> **PROBLEM REQUIREMENTS**
From the data below, return all lines holding the string "effect".

> **EXERCISE INPUTS**
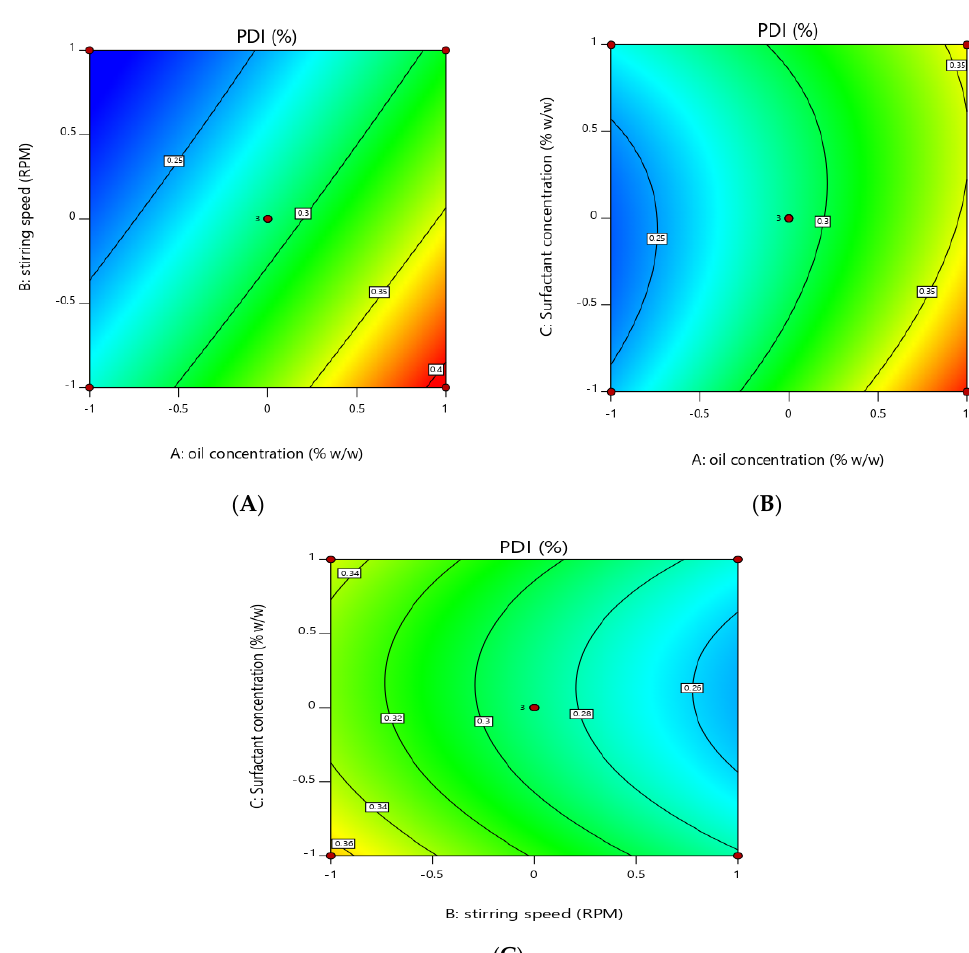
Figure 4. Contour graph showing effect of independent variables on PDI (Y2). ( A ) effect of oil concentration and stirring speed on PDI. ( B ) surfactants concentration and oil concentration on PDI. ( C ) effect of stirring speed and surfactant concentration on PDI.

...

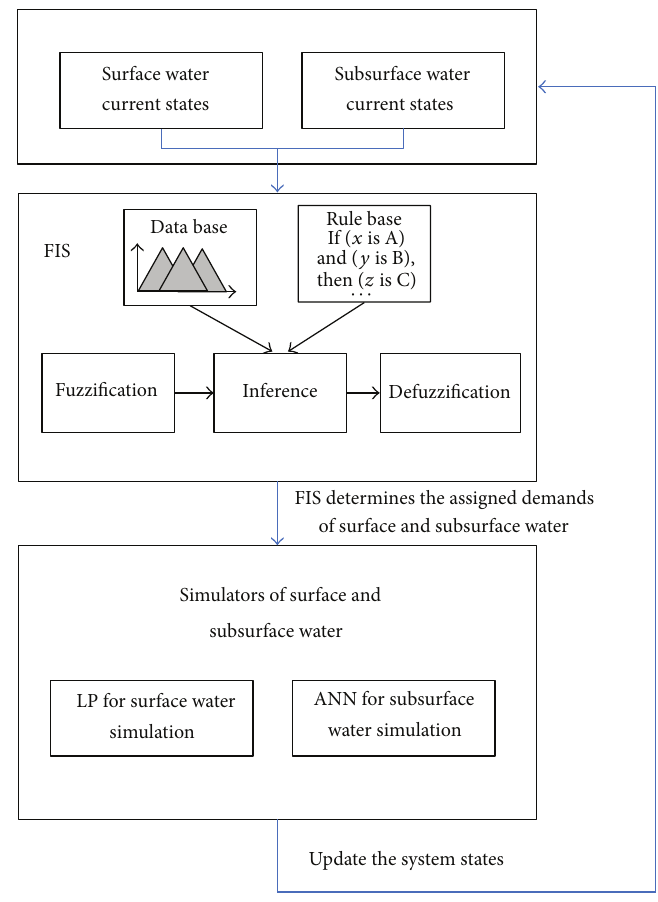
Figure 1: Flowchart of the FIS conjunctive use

--

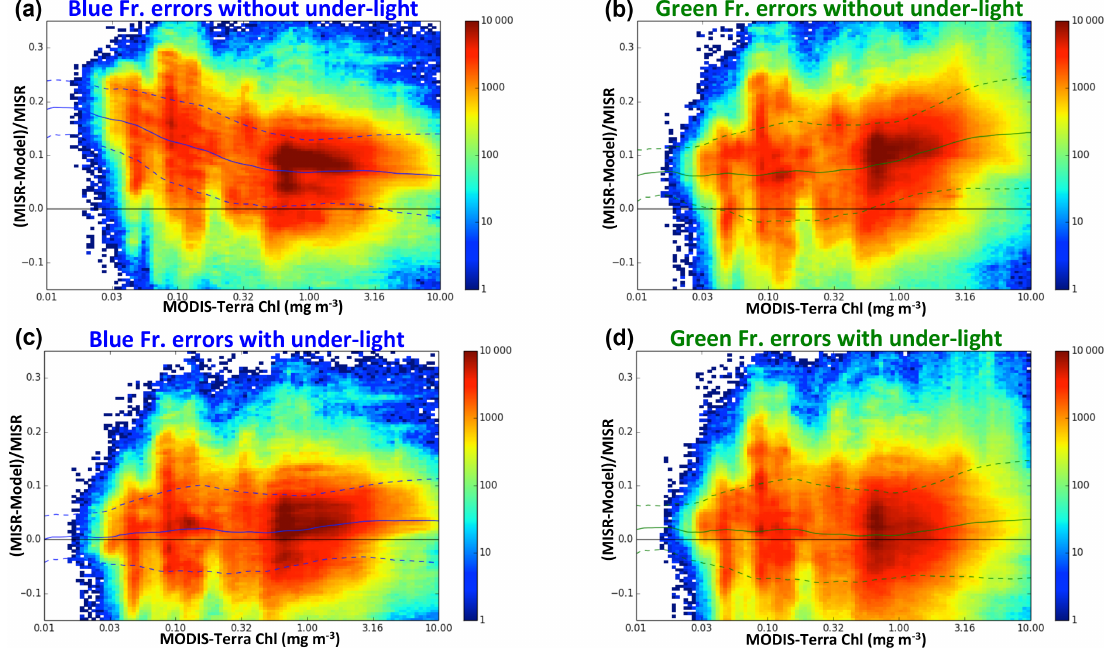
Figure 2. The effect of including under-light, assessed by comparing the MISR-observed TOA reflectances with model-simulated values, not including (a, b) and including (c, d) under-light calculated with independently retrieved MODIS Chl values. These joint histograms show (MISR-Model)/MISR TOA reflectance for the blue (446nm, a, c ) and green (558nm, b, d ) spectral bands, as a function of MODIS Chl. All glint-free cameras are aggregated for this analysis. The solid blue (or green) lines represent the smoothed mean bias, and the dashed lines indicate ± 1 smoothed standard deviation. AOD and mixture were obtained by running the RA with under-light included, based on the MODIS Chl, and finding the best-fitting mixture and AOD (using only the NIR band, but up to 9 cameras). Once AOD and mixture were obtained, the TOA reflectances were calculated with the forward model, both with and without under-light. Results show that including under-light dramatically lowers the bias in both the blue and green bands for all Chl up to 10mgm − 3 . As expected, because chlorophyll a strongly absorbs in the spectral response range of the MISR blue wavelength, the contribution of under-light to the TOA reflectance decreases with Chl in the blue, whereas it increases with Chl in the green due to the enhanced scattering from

> **FINAL ANSWER**
Figure 4. Contour graph showing effect of independent variables on PDI (Y2). ( A ) effect of oil concentration and stirring speed on PDI. ( B ) surfactants concentration and oil concentration on PDI. ( C ) effect of stirring speed and surfactant concentration on PDI.
Figure 2. The effect of including under-light, assessed by comparing the MISR-observed TOA reflectances with model-simulated values, not including (a, b) and including (c, d) under-light calculated with independently retrieved MODIS Chl values. These joint histograms show (MISR-Model)/MISR TOA reflectance for the blue (446nm, a, c ) and green (558nm, b, d ) spectral bands, as a function of MODIS Chl. All glint-free cameras are aggregated for this analysis. The solid blue (or green) lines represent the smoothed mean bias, and the dashed lines indicate ± 1 smoothed standard deviation. AOD and mixture were obtained by running the RA with under-light included, based on the MODIS Chl, and finding the best-fitting mixture and AOD (using only the NIR band, but up to 9 cameras). Once AOD and mixture were obtained, the TOA reflectances were calculated with the forward model, both with and without under-light. Results show that including under-light dramatically lowers the bias in both the blue and green bands for all Chl up to 10mgm − 3 . As expected, because chlorophyll a strongly absorbs in the spectral response range of the MISR blue wavelength, the contribution of under-light to the TOA reflectance decreases with Chl in the blue, whereas it increases with Chl in the green due to the enhanced scattering from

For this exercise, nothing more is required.